Costume malato. Rafforzato dal consenso costante della giurisprudenza, il concetto che l’onore familiare fosse legato al comportamento sessuale femminile era rimasto e continuò a restare inalterato. A nulla servirono i dibattiti del secolo dei Lumi sulla natura della famiglia e le critiche al rapporto famiglia-Stato: la discussione sui poteri paterni e maritali non coinvolse il delitto d’onore, così come non lo coinvolsero i progetti e gli interventi legislativi del periodo rivoluzionario.
A introdurre sostanziali innovazioni furono, invece, le legislazioni italiane preunitarie, per le quali la causa d’onore non era più una causa di esclusione dalla pena, ma solo un’attenuante, concessa, oltre che al marito, anche alla moglie che uccideva il marito traditore. Ma nel far questo tali codici estesero la causa d’onore oltre che al padre e la madre, anche al fratello e alla sorella. E nel 1890 il primo codice unitario italiano (Zanardelli) aggiunse tra i parenti vendicatori gli ascendenti maschi (oltre al padre). E infine, nel 1930, la causa d’onore giunse nel codice Rocco, che la riconosceva non solo a chi aveva sorpreso gli amanti in flagranza, ma anche a chi lo aveva fatto «nell’atto in cui scopriva la relazione illegittima» (65).

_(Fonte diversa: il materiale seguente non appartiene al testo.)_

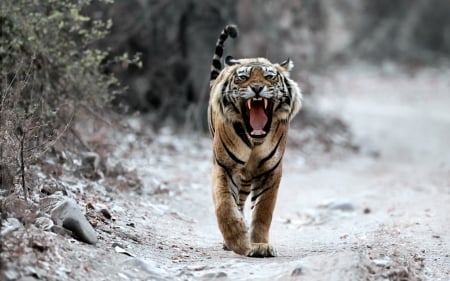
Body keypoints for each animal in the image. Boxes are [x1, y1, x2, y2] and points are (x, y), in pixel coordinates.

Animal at [207, 24, 302, 256]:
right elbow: (224, 205)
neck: (255, 140)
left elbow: (263, 211)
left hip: (247, 178)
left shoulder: (271, 171)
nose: (257, 87)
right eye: (243, 78)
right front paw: (238, 242)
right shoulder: (224, 166)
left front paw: (260, 245)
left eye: (270, 77)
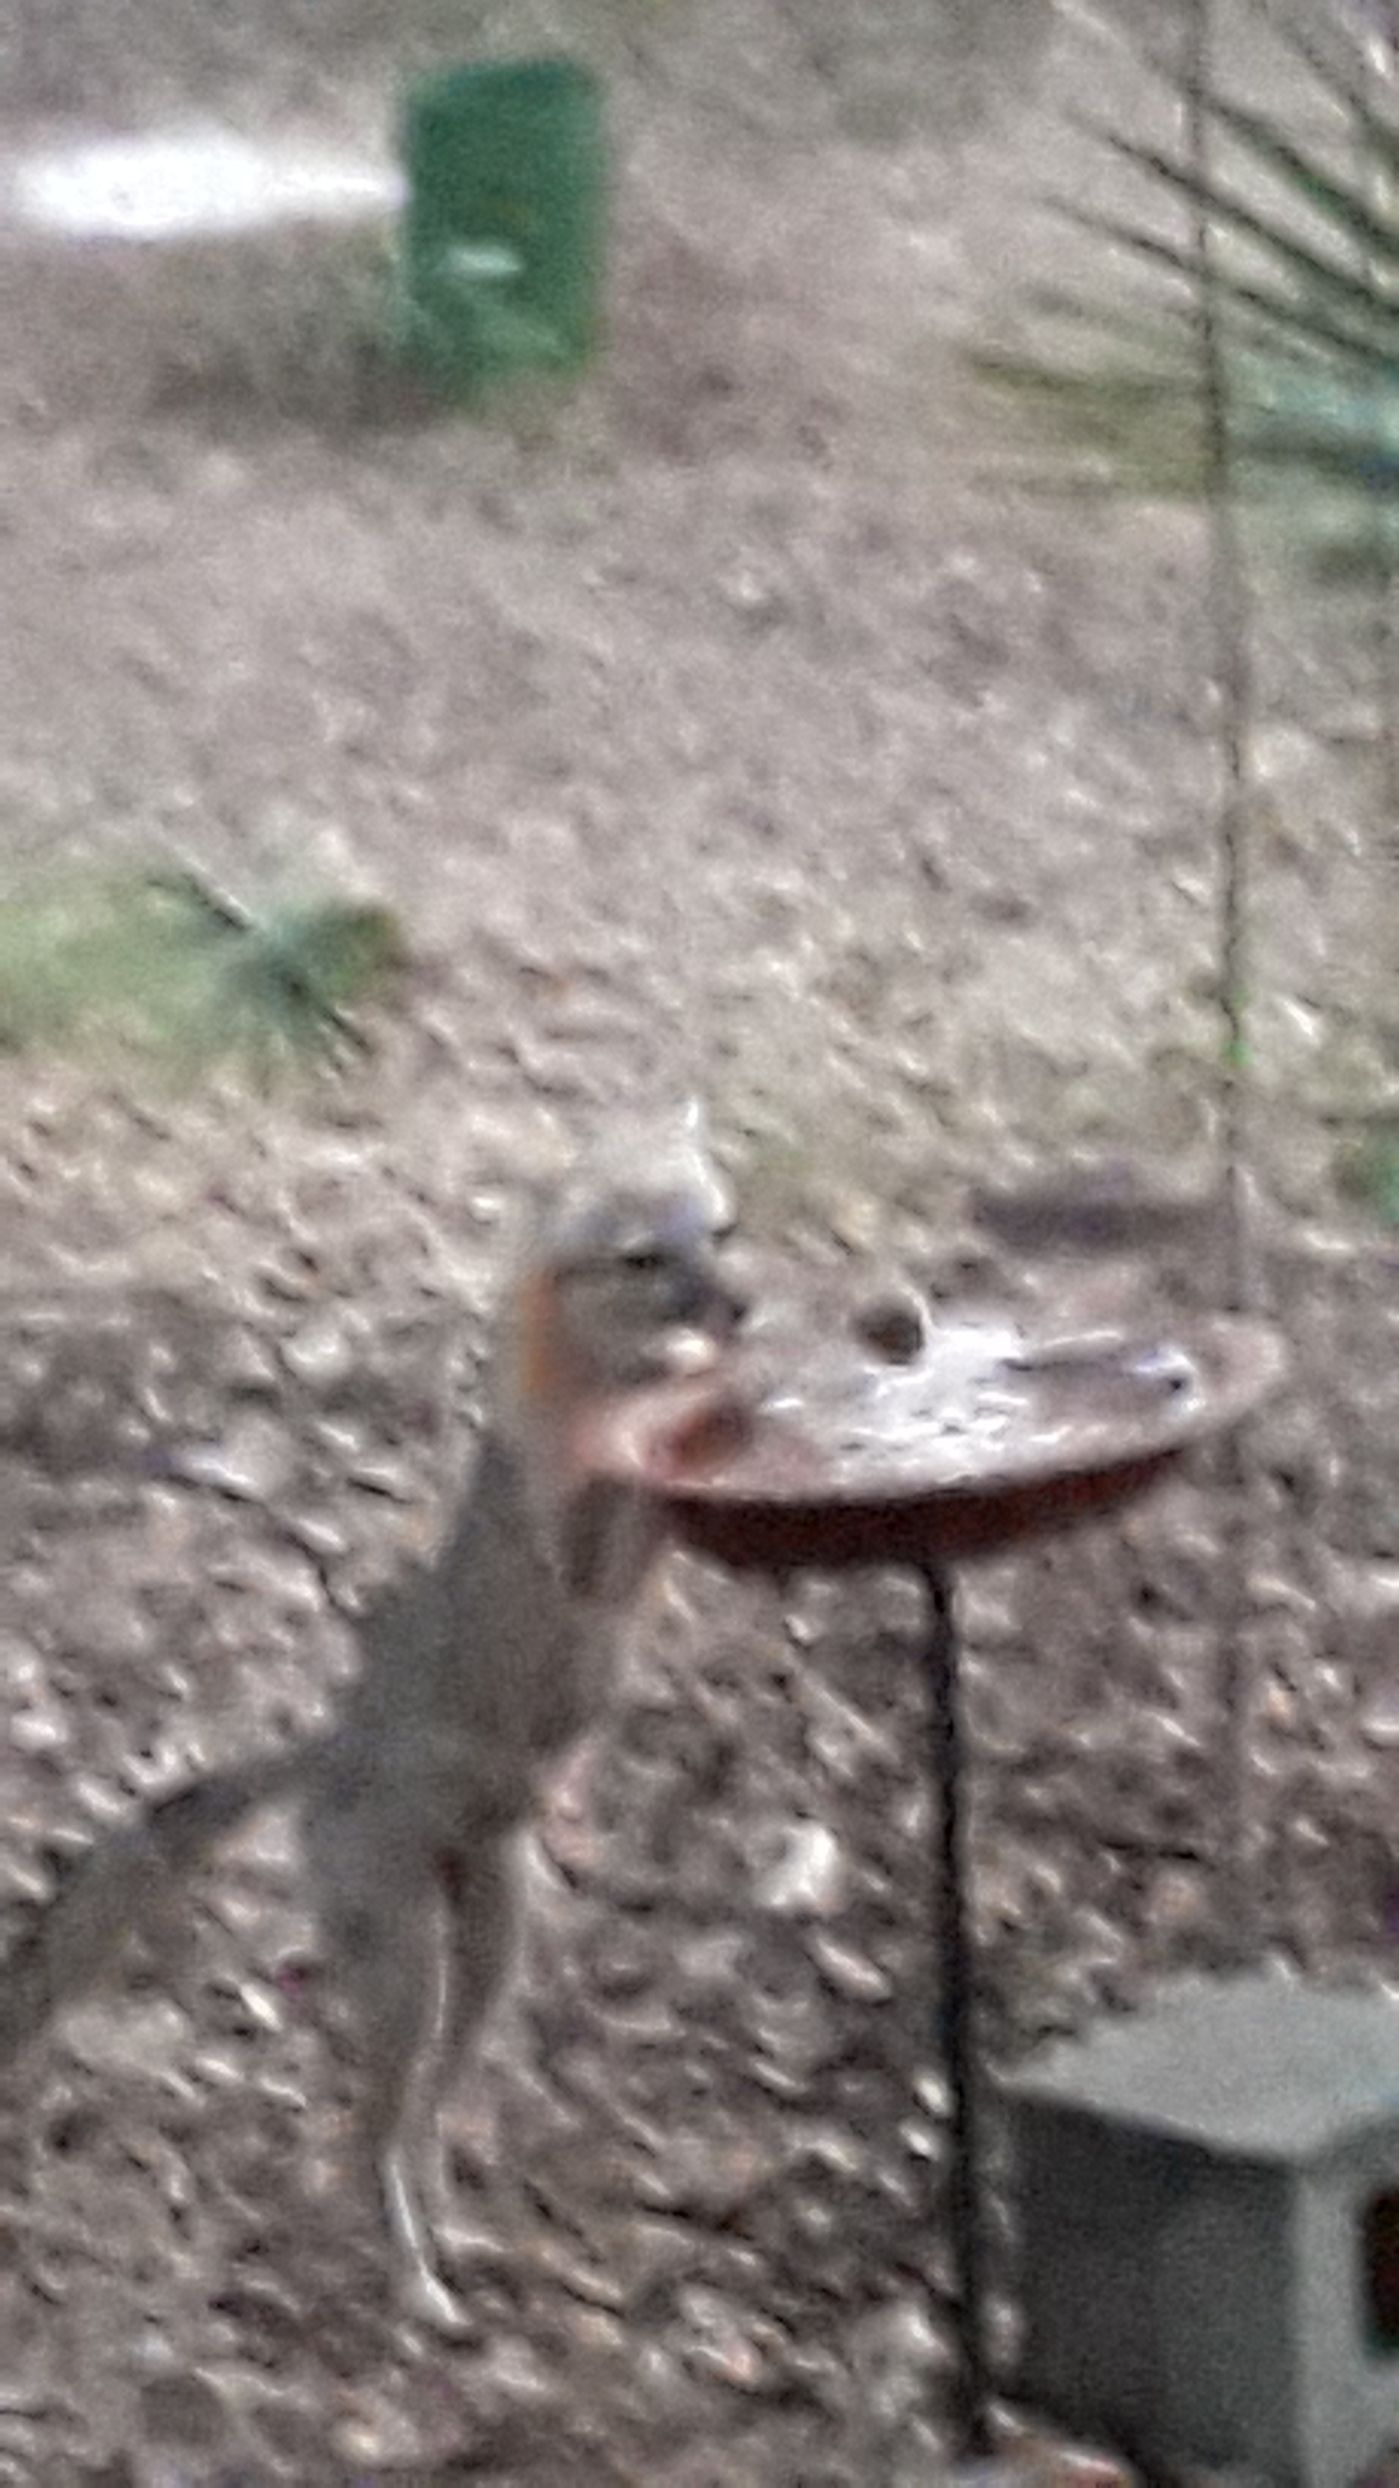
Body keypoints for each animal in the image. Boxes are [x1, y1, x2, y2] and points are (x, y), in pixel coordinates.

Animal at [0, 1102, 748, 2333]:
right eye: (645, 1259)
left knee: (429, 2112)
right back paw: (411, 2280)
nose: (739, 1308)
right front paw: (711, 1389)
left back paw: (449, 2232)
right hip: (407, 1971)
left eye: (721, 1232)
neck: (596, 1393)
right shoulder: (576, 1544)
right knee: (368, 2138)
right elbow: (619, 1497)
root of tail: (326, 1754)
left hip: (492, 1943)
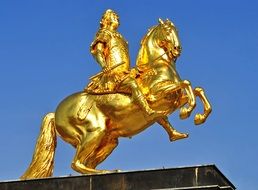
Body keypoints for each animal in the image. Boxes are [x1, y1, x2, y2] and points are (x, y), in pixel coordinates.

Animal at [21, 18, 212, 179]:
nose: (178, 49)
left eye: (176, 30)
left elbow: (197, 90)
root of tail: (56, 112)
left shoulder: (173, 100)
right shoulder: (156, 96)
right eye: (167, 30)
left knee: (85, 163)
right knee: (77, 163)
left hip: (108, 142)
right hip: (94, 132)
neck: (157, 67)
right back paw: (107, 171)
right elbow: (186, 84)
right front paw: (187, 112)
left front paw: (199, 117)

Nell’interpretazione che ne diedero i tribunali, dunque anche a chi l’aveva scoperta aprendo una lettera o ascoltando una telefonata.
Come sorprendersi, considerando la storia plurimillenaria di questa mentalità, se dobbiamo constatare che, a distanza di quasi tre millenni dal momento in cui venne codificata, non è ancora del tutto scomparsa? Anche se non è magistra vitae, la storia può aiutarci a riflettere su cose delle quali altrimenti è veramente molto difficile farsi una ragione.